DATA:

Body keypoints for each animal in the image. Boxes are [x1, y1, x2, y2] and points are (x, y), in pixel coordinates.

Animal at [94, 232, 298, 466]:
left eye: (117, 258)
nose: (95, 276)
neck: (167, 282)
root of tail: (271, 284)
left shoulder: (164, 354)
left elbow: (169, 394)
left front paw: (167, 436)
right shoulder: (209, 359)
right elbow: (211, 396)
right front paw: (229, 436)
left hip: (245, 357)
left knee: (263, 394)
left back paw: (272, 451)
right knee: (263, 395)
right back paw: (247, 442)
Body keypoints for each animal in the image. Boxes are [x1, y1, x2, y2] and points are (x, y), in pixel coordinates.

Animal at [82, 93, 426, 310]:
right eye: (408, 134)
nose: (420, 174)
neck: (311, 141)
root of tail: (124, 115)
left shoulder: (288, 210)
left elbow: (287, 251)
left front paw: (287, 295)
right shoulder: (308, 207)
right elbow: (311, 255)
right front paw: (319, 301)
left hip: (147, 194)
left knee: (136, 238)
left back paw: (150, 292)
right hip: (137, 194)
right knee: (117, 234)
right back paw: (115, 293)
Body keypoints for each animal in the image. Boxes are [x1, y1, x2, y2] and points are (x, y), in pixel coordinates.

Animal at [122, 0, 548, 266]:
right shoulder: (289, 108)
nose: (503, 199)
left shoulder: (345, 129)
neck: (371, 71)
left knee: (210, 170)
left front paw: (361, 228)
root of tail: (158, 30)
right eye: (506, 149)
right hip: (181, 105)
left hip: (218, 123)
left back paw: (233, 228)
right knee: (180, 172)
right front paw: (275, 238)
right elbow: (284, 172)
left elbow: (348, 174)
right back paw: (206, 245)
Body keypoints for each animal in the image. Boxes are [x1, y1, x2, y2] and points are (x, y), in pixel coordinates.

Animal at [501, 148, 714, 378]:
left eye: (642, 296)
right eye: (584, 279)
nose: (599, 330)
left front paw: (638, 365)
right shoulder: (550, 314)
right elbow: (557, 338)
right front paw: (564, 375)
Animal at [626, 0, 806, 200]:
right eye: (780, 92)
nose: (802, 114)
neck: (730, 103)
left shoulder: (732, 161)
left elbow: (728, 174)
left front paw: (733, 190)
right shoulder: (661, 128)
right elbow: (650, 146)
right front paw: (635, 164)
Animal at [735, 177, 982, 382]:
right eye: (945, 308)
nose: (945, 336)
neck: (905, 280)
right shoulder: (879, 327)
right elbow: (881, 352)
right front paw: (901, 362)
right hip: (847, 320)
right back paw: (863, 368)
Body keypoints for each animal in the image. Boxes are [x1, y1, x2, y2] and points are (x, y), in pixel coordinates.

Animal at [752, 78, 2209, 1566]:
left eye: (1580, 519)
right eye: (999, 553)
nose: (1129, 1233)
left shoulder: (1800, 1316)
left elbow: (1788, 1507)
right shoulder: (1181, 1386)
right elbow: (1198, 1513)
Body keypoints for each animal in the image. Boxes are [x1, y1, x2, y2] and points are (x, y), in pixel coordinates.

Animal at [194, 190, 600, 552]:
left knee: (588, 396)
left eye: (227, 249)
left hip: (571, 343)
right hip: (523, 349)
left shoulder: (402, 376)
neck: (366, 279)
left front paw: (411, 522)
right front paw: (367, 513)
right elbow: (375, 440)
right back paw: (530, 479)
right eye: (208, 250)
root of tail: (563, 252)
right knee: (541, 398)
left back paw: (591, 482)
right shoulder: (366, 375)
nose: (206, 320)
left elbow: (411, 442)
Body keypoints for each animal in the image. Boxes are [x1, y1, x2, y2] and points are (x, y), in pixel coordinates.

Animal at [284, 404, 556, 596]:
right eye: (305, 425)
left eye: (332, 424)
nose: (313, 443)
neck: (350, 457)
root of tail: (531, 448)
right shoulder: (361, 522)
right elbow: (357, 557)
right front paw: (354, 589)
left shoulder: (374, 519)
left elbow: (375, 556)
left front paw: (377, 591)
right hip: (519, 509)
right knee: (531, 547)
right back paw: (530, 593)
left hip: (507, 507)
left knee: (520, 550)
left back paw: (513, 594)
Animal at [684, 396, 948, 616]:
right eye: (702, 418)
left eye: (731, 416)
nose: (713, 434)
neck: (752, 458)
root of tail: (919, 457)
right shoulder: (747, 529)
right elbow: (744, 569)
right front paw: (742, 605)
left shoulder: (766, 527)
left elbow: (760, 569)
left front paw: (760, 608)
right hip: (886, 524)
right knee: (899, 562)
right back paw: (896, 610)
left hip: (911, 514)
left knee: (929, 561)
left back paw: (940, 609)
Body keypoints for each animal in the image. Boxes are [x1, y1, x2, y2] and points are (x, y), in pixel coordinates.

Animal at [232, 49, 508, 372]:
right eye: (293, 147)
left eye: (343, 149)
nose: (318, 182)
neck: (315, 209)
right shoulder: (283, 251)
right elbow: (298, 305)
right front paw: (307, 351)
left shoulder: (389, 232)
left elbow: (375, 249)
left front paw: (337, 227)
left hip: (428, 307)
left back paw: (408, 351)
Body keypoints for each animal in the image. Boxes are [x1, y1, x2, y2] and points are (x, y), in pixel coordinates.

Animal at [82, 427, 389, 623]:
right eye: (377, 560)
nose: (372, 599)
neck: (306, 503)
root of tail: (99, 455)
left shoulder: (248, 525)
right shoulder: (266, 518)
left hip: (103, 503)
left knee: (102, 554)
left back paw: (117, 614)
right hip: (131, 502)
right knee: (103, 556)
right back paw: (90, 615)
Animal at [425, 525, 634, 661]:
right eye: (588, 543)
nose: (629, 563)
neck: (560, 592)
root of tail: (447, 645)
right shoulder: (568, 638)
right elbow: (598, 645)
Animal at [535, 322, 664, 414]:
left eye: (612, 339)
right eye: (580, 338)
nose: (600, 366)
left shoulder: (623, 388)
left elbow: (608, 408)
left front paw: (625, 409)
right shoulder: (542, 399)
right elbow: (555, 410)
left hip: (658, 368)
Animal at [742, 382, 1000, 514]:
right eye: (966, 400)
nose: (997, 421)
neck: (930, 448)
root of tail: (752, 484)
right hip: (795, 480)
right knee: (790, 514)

EXERCISE AIM:
Give back exactly the lines from the one containing "nose: (600, 366)" through the end of the material above, and nothing else.

OUTPUT OF THE EXERCISE:
nose: (600, 366)
left shoulder: (623, 388)
left elbow: (608, 408)
left front paw: (625, 409)
right shoulder: (542, 399)
right elbow: (555, 410)
left hip: (658, 368)
Animal at [742, 382, 1000, 514]:
right eye: (966, 400)
nose: (997, 421)
neck: (930, 448)
root of tail: (752, 484)
right hip: (795, 480)
right knee: (790, 514)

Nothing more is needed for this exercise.